Saved data entries>
[Start of Attachment]

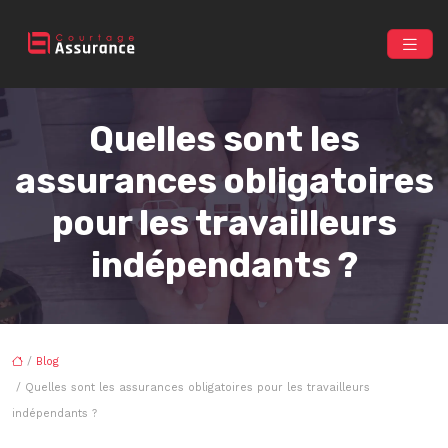
Quelles sont les
assurances obligatoires
pour les travailleurs
indépendants ?
/
Blog
/ Quelles sont les assurances obligatoires pour les travailleurs
indépendants ?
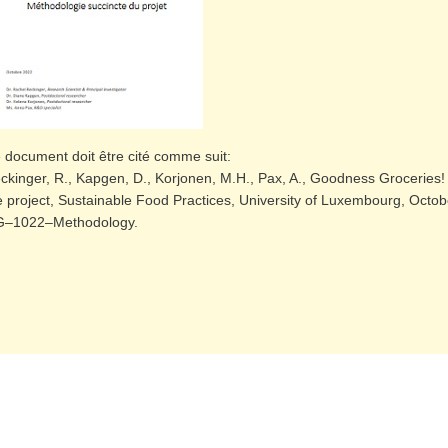
 document doit être cité comme suit:
ckinger, R., Kapgen, D., Korjonen, M.H., Pax, A., Goodness Groceries!
e project, Sustainable Food Practices, University of Luxembourg, Octo
G
–
1022
–
Methodology.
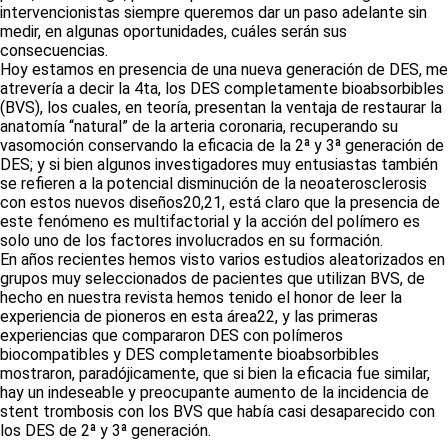
intervencionistas siempre queremos dar un paso adelante sin
medir, en algunas oportunidades, cuáles serán sus
consecuencias.
Hoy estamos en presencia de una nueva generación de DES, me
atrevería a decir la 4ta, los DES completamente bioabsorbibles
(BVS), los cuales, en teoría, presentan la ventaja de restaurar la
anatomía “natural” de la arteria coronaria, recuperando su
vasomoción conservando la eficacia de la 2ª y 3ª generación de
DES; y si bien algunos investigadores muy entusiastas también
se refieren a la potencial disminución de la neoaterosclerosis
con estos nuevos diseños20,21, está claro que la presencia de
este fenómeno es multifactorial y la acción del polímero es
solo uno de los factores involucrados en su formación.
En años recientes hemos visto varios estudios aleatorizados en
grupos muy seleccionados de pacientes que utilizan BVS, de
hecho en nuestra revista hemos tenido el honor de leer la
experiencia de pioneros en esta área22, y las primeras
experiencias que compararon DES con polímeros
biocompatibles y DES completamente bioabsorbibles
mostraron, paradójicamente, que si bien la eficacia fue similar,
hay un indeseable y preocupante aumento de la incidencia de
stent trombosis con los BVS que había casi desaparecido con
los DES de 2ª y 3ª generación.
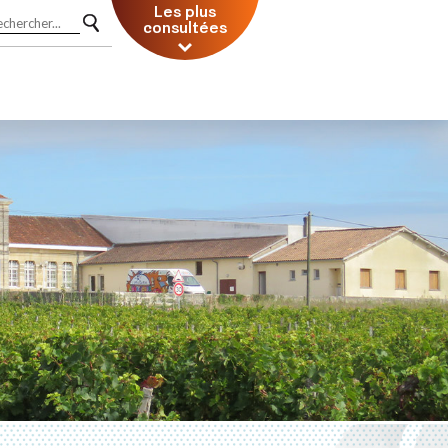
Les plus
consultées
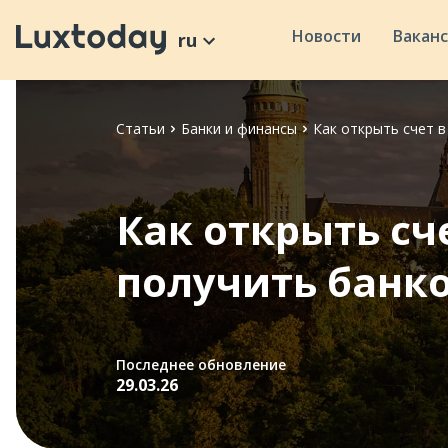
Новости
Вакан
ru
Статьи
Банки и финансы
Как открыть счет в
Как открыть сч
получить банк
Последнее обновление
29.03.26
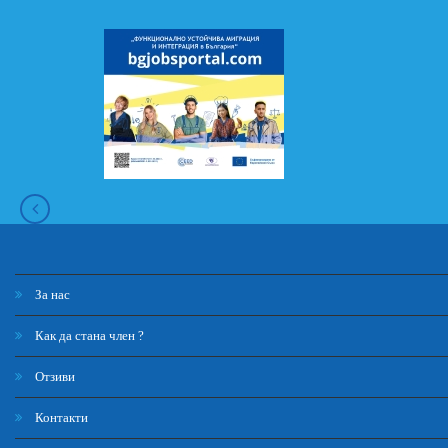
За нас
Как да стана член ?
Отзиви
Контакти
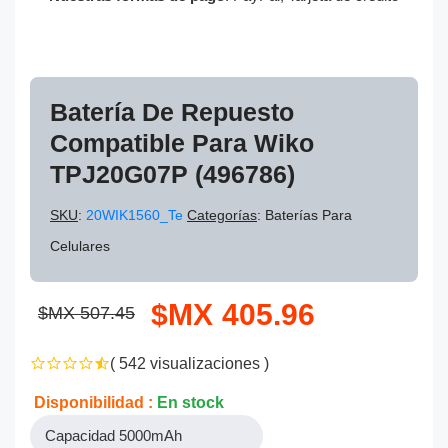
Batería De Repuesto
Compatible Para Wiko
TPJ20G07P (496786)
SKU
:
20WIK1560_Te
Categorías
: Baterías Para
Celulares
$MX 405.96
$MX 507.45
( 542 visualizaciones )
Disponibilidad :
En stock
Capacidad 5000mAh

[End of Attachment]

What the task requires> Only lines with the word "travailleurs" count here; copy every one from the records.

Exercise response>
pour les travailleurs
/ Quelles sont les assurances obligatoires pour les travailleurs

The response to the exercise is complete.